■ **Exercise aim**
Answer these from the GermEval 2020 thread below.
(a) Which university appears in David Howcroft's signature?
(b) What background does Zoltan Boka say he has?
(c) Which technology and its abuses does Mike Scott say he thinks of when he sees predictions based on extremely short texts?

#### Text excerpt

[Corpora-List] GermEval 2020 Task 1 on the Prediction of Intellectual Ability and Personality Traits from Text: 1st Call for Participation

David Howcroft dave.howcroft at gmail.com
Thu Dec 5 17:28:18 CET 2019


Hi all,

I am extremely grateful to those who have raised the obvious issues with this workshop: technology is being increasingly used to launder bias and it's important for us to think critically about tasks of this nature and how they will be perceived by the wider public. Indeed, we cannot limit our concerns to the wider public, because narrow segments of the public exploit vague or inappropriately operationalized research claims to advance racism and sexism.

That said, I do think it's important to be very clear that the problem is with this research topic and how it is being presented rather than where it happens to be taking place. Some of us are naturally surprised that colleagues working in Germany who we hold in high regard would think this is a good idea, because we know that the German education system particularly emphasizes how systems of classifying humans can be abused. It is important, however, to separate that surprise from any implication that doing this research in Germany *in particular* is especially concerning.

I don't think that is right. We should be wary of tasks like this wherever in the world they take place.

Peace, Dave ---- David M. Howcroft Research Associate School of Mathematical and Computer Sciences Heriot-Watt University

https://www.davehowcroft.com

On Thu, Dec 5, 2019 at 3:03 PM Zoltan Boka <zoltan.boka at gmail.com> wrote:


> I have an IRB background and share the concerns here ; I’d argue that if
> anything they’re heightened in the European and specifically German context
> given history.
>
> The intersection between prejudice, laziness and a desire to offload human
> decision making to an algorithm, presumably so we can wash our hands and
> say “I’m not saying group X is uneducable, the School 2.0 software is
> saying it”, is a place rife with bad outcomes.
>
> We have a responsibility to decide whether to engage with projects,
> whether to speak out about them and how we can influence this trajectory
> which I fear is picking up speed.
>
> Sent from my iPhone
>
> On Dec 5, 2019, at 04:38, Mike Scott <mike at lexically.net> wrote:
>
> Dear All
>
> I would worry about any research project whose organisers chose to include
> "prediction of intellectual ability" in the very title. Presumably a
> careful choice for a big research project. When I see that this prediction
> is to be based on extremely short texts (however carefully collected), I
> think of face-recognition and its abuses, and of authoritarian regimes, and
> I worry that some time in the future our descendants will get labelled by
> scraps of text. Once you're labelled you do not easily get free from the
> label. The 19th/20th Century students of IQ thought they were doing pure
> science but the whole thing very soon got twisted and abused for all sorts
> of ends.

########
#### Information given

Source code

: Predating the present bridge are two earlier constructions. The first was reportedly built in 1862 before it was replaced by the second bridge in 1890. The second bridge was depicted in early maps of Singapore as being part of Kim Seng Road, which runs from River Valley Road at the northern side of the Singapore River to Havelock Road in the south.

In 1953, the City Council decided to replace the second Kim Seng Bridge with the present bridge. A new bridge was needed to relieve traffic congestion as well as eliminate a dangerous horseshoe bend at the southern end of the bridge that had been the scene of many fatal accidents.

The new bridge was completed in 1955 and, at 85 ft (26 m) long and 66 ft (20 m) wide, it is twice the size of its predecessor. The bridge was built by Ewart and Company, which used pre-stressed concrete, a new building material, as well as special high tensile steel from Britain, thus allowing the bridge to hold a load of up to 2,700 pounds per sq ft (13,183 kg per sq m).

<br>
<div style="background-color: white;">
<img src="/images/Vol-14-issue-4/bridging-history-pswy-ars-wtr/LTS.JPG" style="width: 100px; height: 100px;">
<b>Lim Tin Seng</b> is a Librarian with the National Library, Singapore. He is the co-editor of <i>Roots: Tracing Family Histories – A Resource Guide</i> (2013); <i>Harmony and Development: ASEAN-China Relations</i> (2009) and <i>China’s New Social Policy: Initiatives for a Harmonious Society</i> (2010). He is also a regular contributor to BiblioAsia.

########

■ **Expected answer**
(a) Heriot-Watt University
(b) An IRB background
(c) Face-recognition